Table 3 gives the difference between the developed wearable ECG prototype and the available ECG devices developed by various researchers. The comparison of the proposed system with related work shown in Table 3 indicates that device operates at 3.6 volt/330 mA coin cell battery with current consumption of 40 mA and can operate for approximately eight hours continuously with Bluetooth ON. Overall cost of developed sensor is less than 100$ which is half the price of available commercial devices [18,19,20]. Moreover this sensor is using a single battery to operate the complete circuit whereas mostly two batteries are used by the researchers to design positive and negative power supplies for ECG circuits, which increases the size and weight of the device

Fig. 9
figure 9

Real time ECG monitoring using proposed and standard instrument a By placing electrodes on chest. b By placing prototype on forearm c Measurement results of ECG on actual human body using standard instrument

Full size image
Table 3 Performance comparison with state of art
Full size table

Researchers in [24, 25] proposed System on Chip (SoC) based ECG monitoring systems which consume less power and are small as compared to developed prototype. But their initial cost of design and development is very high and if number of SoCs required is very small then the production cost per piece will also become high and it becomes beyond the reach of common man. Even a small damage in transistor/component will lead to change complete board which proves to be very costly from service point of view. Mostly large amount of noise is present and detected at the output of SoCs which is not suitable for diagnosing the patients and such systems still need improvements for biosignals acquisition.

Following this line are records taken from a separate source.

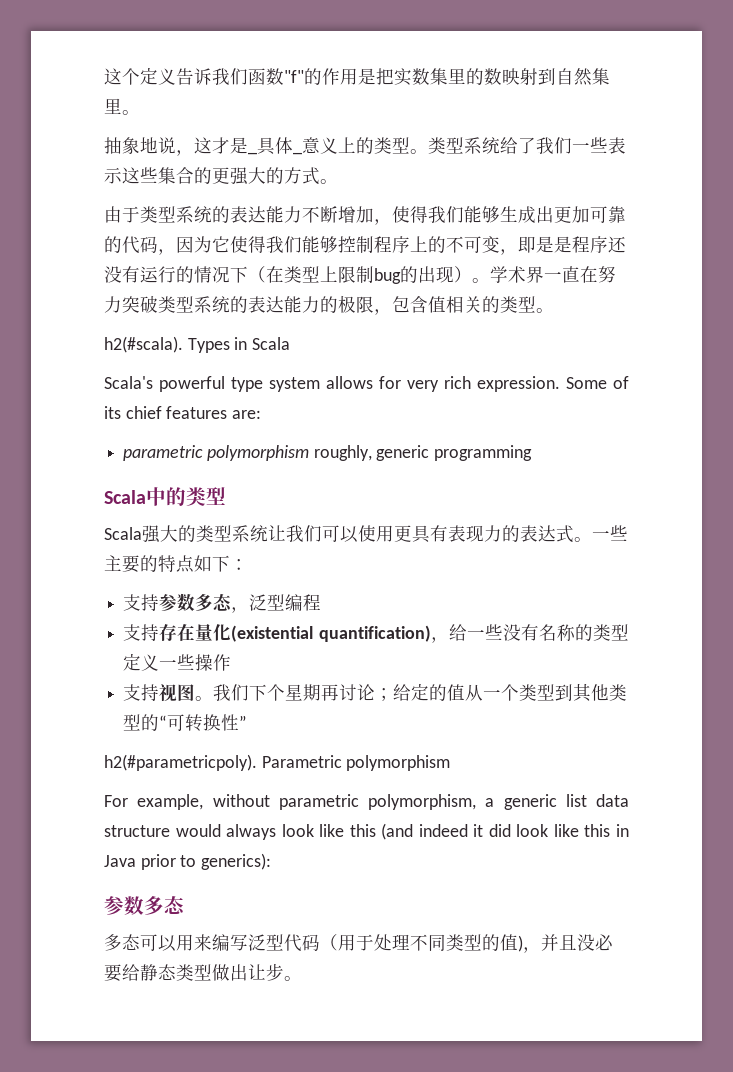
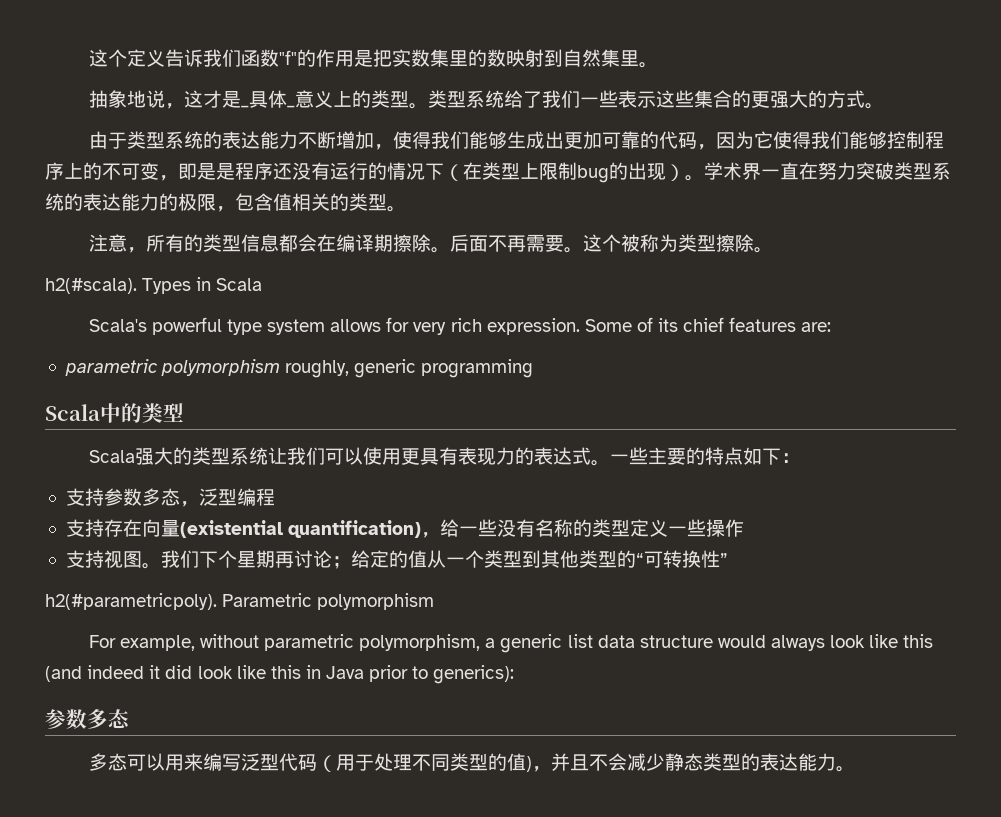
(554, 310) none -> [88,234,773,253] // 注意，所有的类型信息都会在编译期擦除。后面不再需要。这个被称为类型擦除。
[195,624,232,641] 量化 -> [141,519,180,537] 向量
[577,934,613,951] [104,963,284,982] 没必要给静态类型做出让步 -> [588,753,836,771] 不会减少静态类型的表达能力

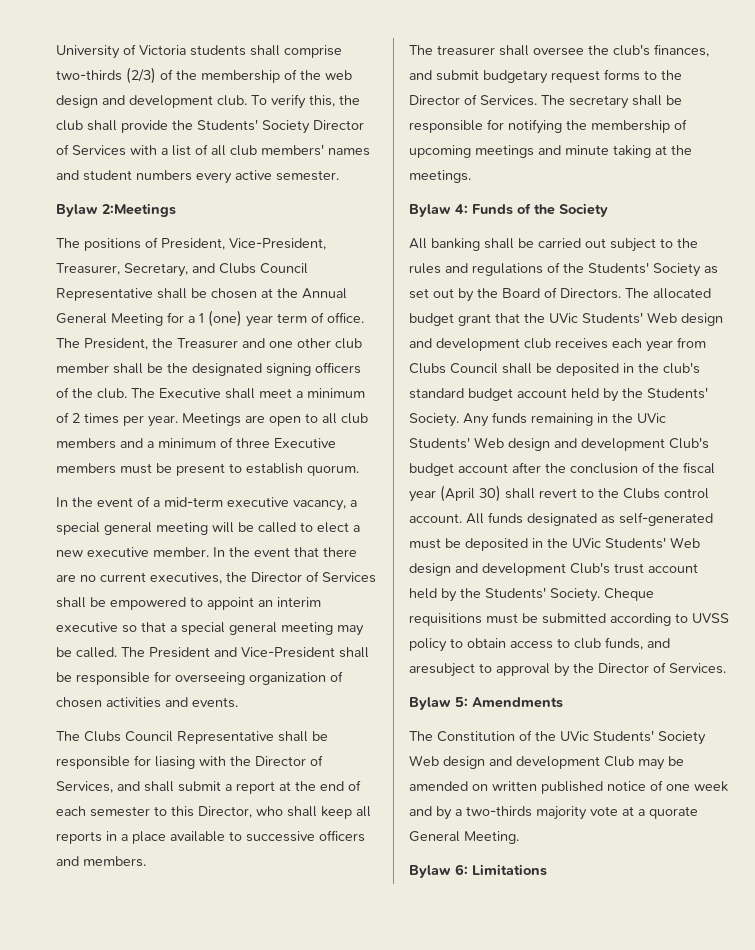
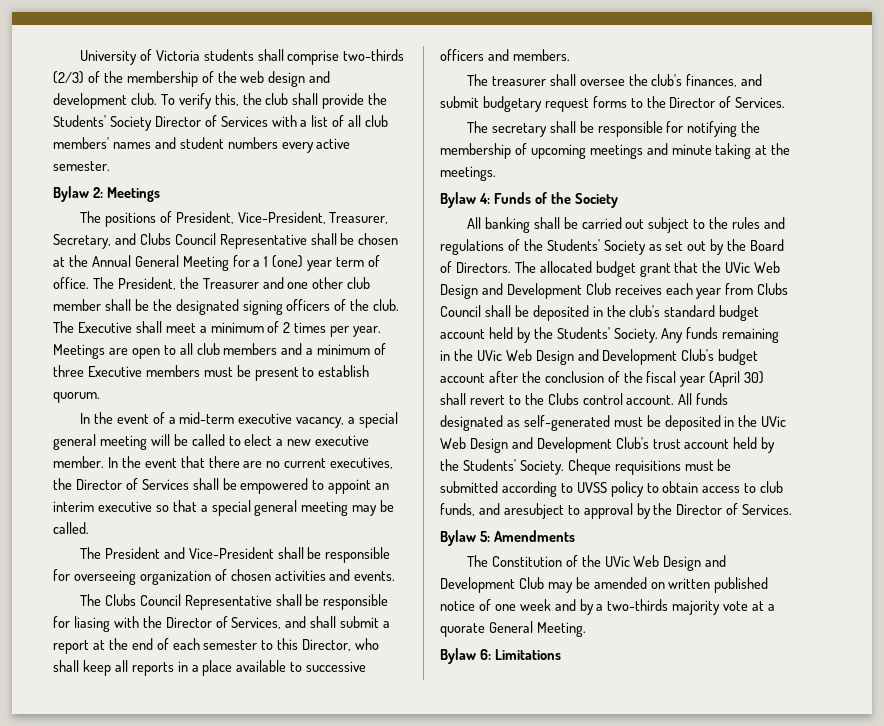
[102,203,176,217] 2:Meetings -> [92,187,160,202] 2: Meetings
(117, 652) none -> (89, 528) //
(537, 100) none -> (786, 102) //
[582,312,723,326] [409,338,551,351] Students' Web design and development club -> [754,261,781,273] [440,283,611,299] Web Design and Development Club
[409,437,665,451] Students' Web design and development -> [505,349,678,365] Web Design and Development
[605,537,700,549] [409,563,566,576] Students' Web design and development -> [440,437,612,453] Web Design and Development
[593,730,706,745] [409,755,600,769] Students' Society Web design and development -> [633,555,727,571] [440,577,515,593] Web Design and Development

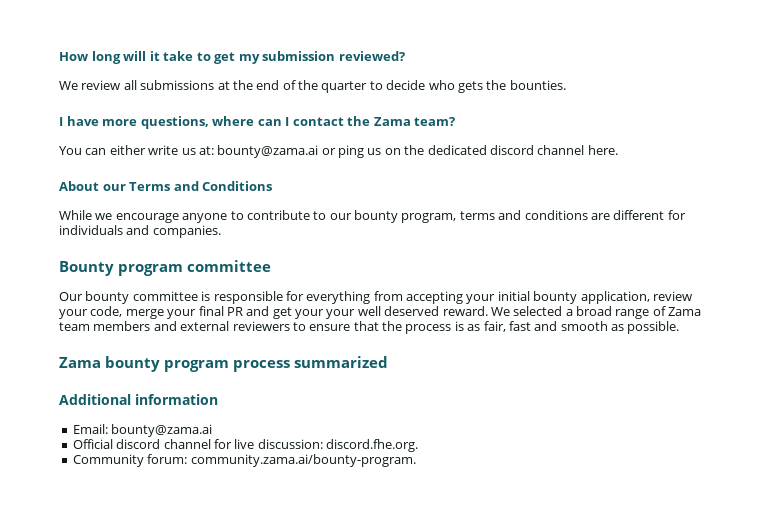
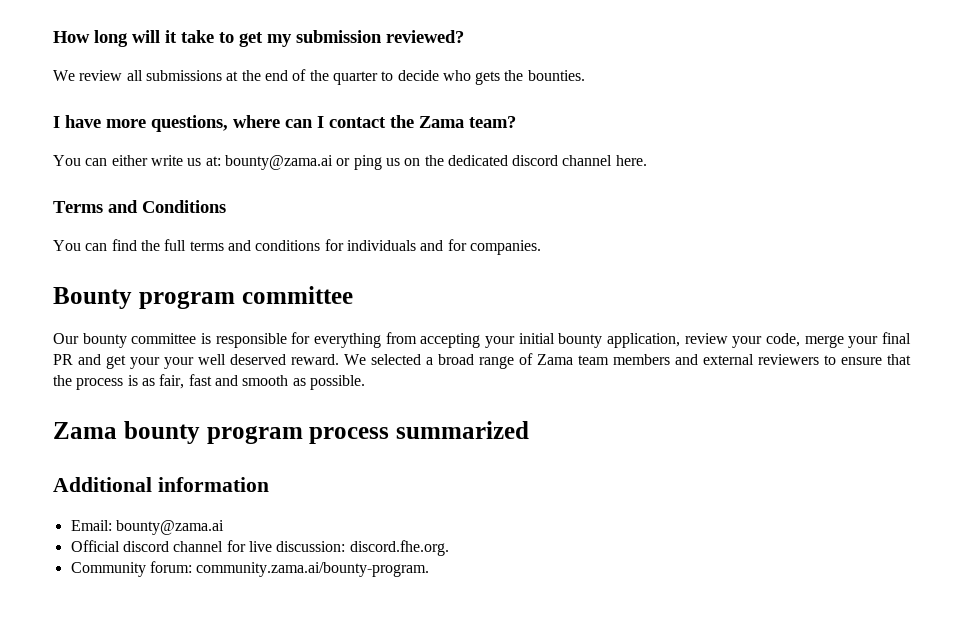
[59,181,126,191] About our -> (647, 160) none
[59,210,457,223] While we encourage anyone to contribute to our bounty program, -> [53,239,187,251] You can find the full
[590,210,665,220] are different -> (321, 245) none
(150, 230) none -> [447,239,467,251] for

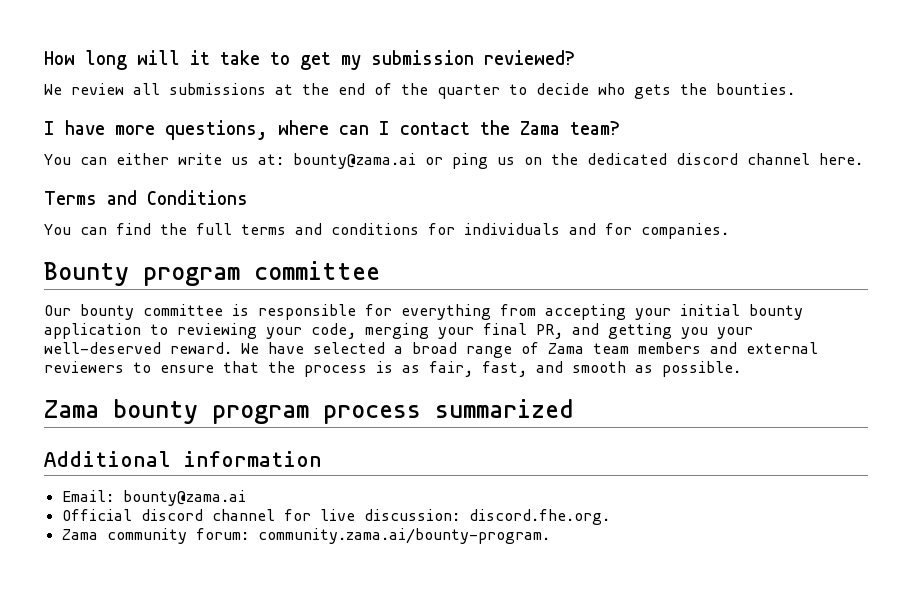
[607,333,728,348] application, review -> [44,323,257,339] application to reviewing
[804,335,844,348] merge -> [365,323,429,339] merging
[53,354,286,369] PR and get your your well deserved -> [536,323,753,339] [44,342,161,354] PR, and getting you your well-deserved
(366, 359) none -> [268,342,304,354] have
[188,374,212,386] fast -> [482,361,527,377] fast,
[70,562,146,577] Community -> [61,528,187,544] Zama community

5 Conclusion and Future Scope

This paper has presented single channel patch type wearable data acquisition hardware based on mobile application designed using android platform to display real time ECG. This device is directly pasted on disposable electrodes that are attached to the chest of the patient without wires and the PCB is uniquely designed in dumbbell shape to make it wearable with 4.8 cm diameter. Such platforms allow users to perform assistive diagnosis solutions and further utilize the system to monitor on their own the effect of lifestyle changes on their health. The end outcome of this work shows that our bluetooth based ECG sensor provides a low cost, low power, light weight solution for transmitting the ECG samples wirelessly and it turns out to be a very convenient method for patient monitoring in home and hospital care. Moreover, the developed application can be installed on wide range of android phones starting from version 2.2 (Froyo) to 8.0 (Oreo). The bluetooth range of the device was tested up to 10 meters satisfactorily. To evaluate the accuracy of the device, raw ECG signal of specific heart rate is applied and the percentage error for heart rate and R-R interval is calculated. The results observed the reduction in percentage error of heart rate from 0.5 % [17] to 0.2 % at 120 beats per minute whereas for R-R interval accuracy of 98.00 % and 96.048 % is achieved at 120 and 240 bpm respectively. Also, clinical validation shows that received ECG graph is of high quality with no visible noise superimposed on it.

With modifications in the app developed, calculation of heart rate variability and real time ECG analysis can also be done. This sensor can further be extended in order to find out innovative abilities in developing smartphone based internet of things (IoT) applications by sending data on cloud. Authors are currently working on increasing the number of wireless body parameter monitoring devices and designing of sophisticated diagnosing algorithms for integrating these devices that make them suitable for wireless body area network (WBAN) applications.